---------- Dataset entries ----------

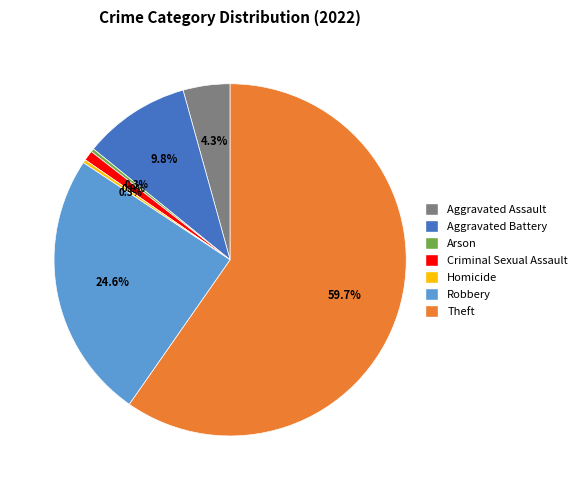

How many slices are in this pie chart?

7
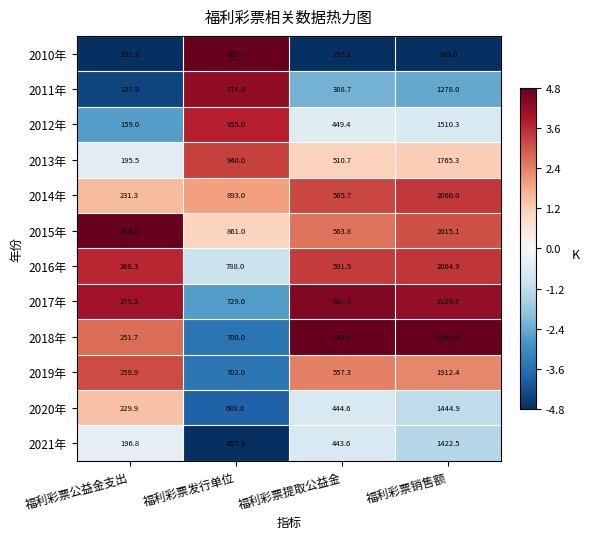

What is the smallest value displayed?

121.2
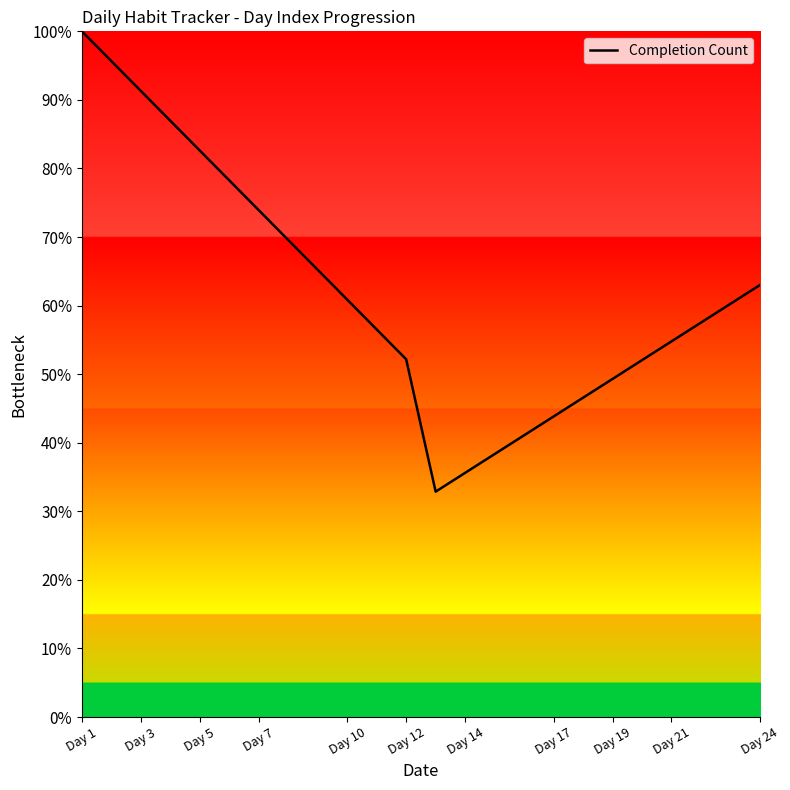

What is the greatest value displayed?

100.0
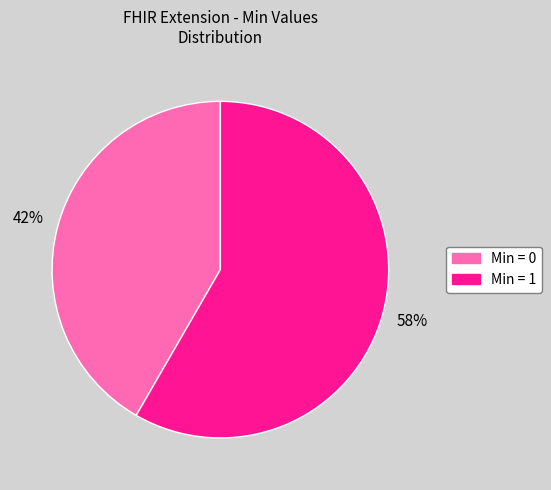

Is there any slice that represents more than half of the pie?

Yes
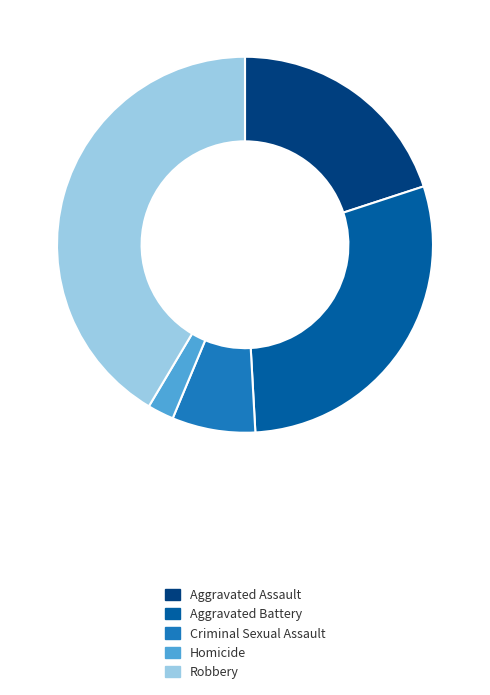

Which slice is the smallest?

Homicide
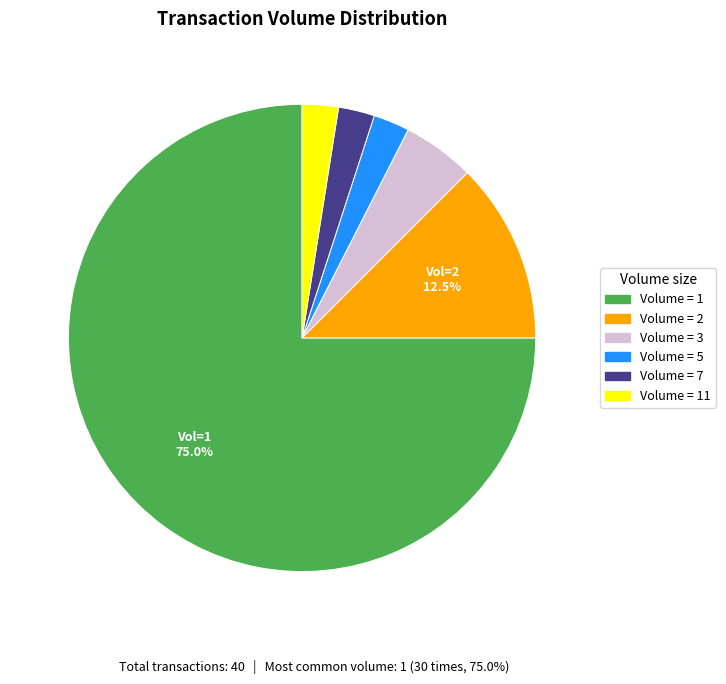

Is there a majority slice in this chart?

Yes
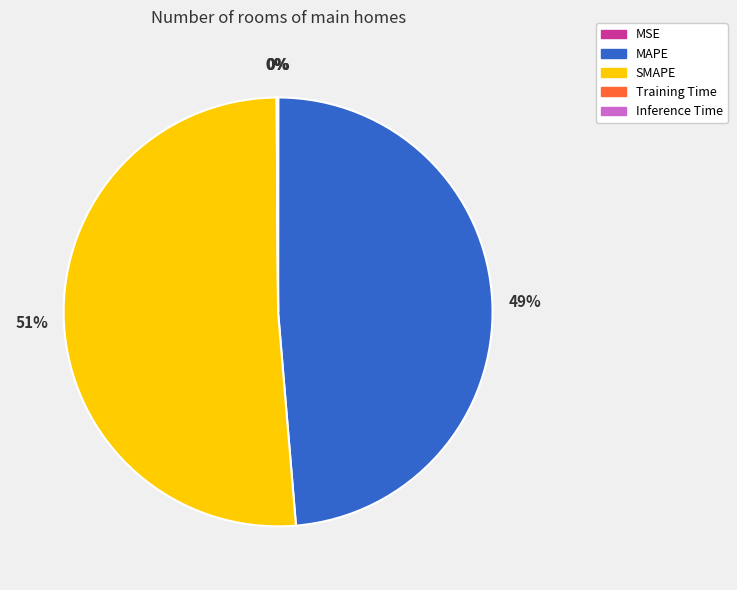

Which slice is the largest?

SMAPE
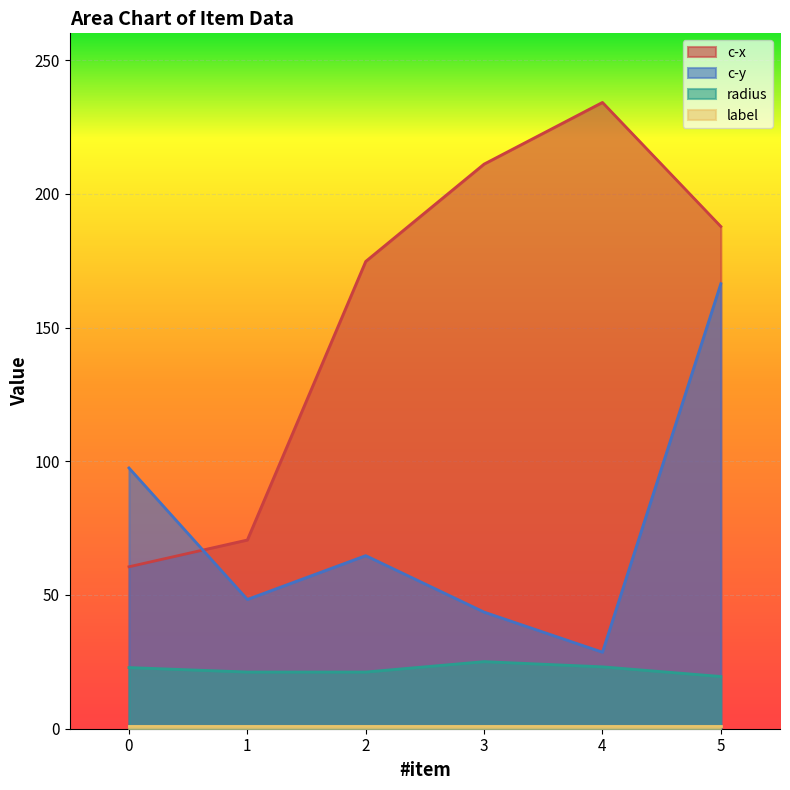

True or false: radius and c-y cross at least once.

False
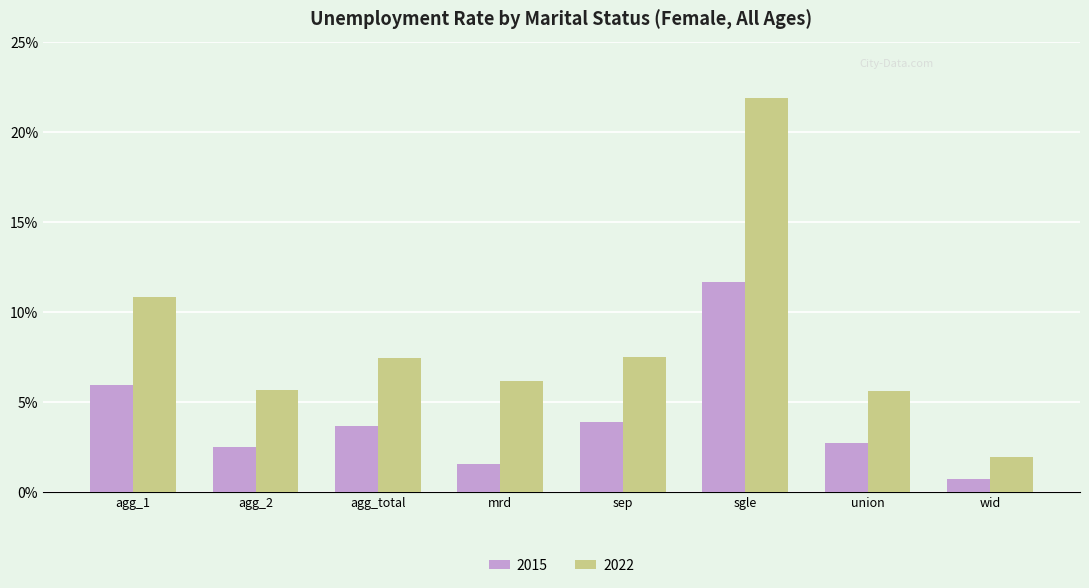

List the series in order of their overall mean, lowest first.

2015, 2022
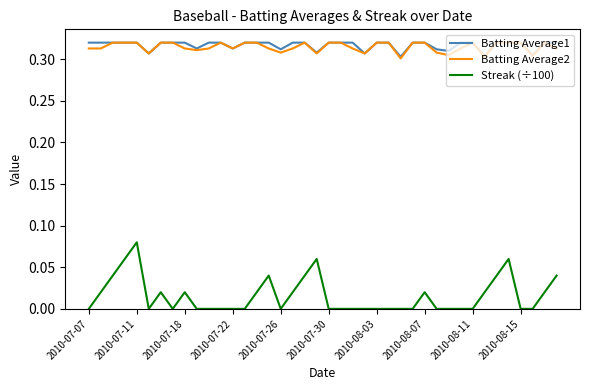

Which series has the largest range (max minus min)?

Streak (÷100)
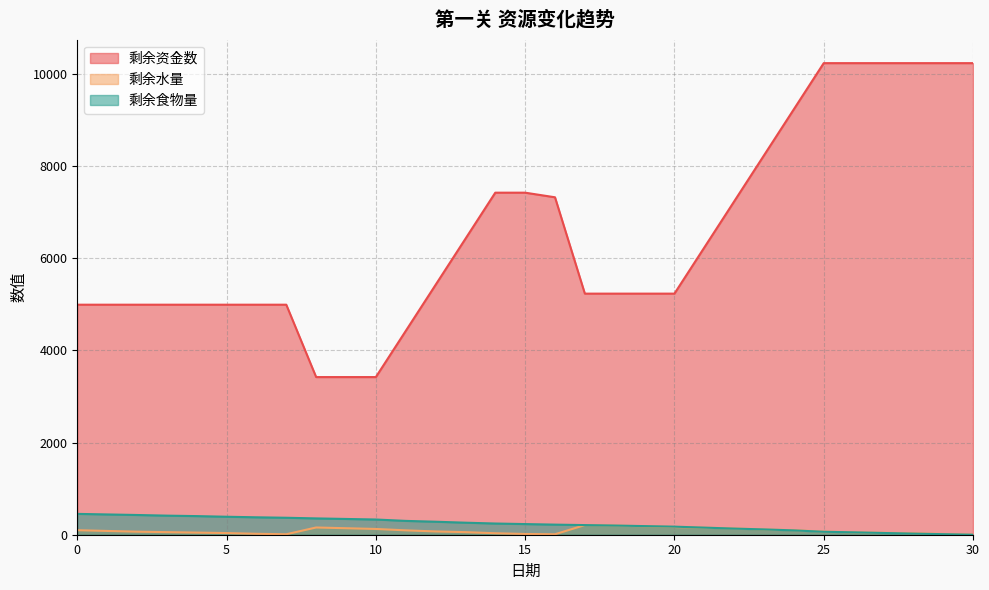

Which series has the largest total across all categories?

剩余资金数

----------

▸ **Directions for this task**: Retype the items between the line containing "Is there a majority slice in this chart?" and the line containing "Streak (÷100)", inclusive, leaving the pictures out.

▸ **Answer below**:
Is there a majority slice in this chart?

Yes

Which slice is the largest?

SMAPE

True or false: radius and c-y cross at least once.

False

List the series in order of their overall mean, lowest first.

2015, 2022

Which series has the largest range (max minus min)?

Streak (÷100)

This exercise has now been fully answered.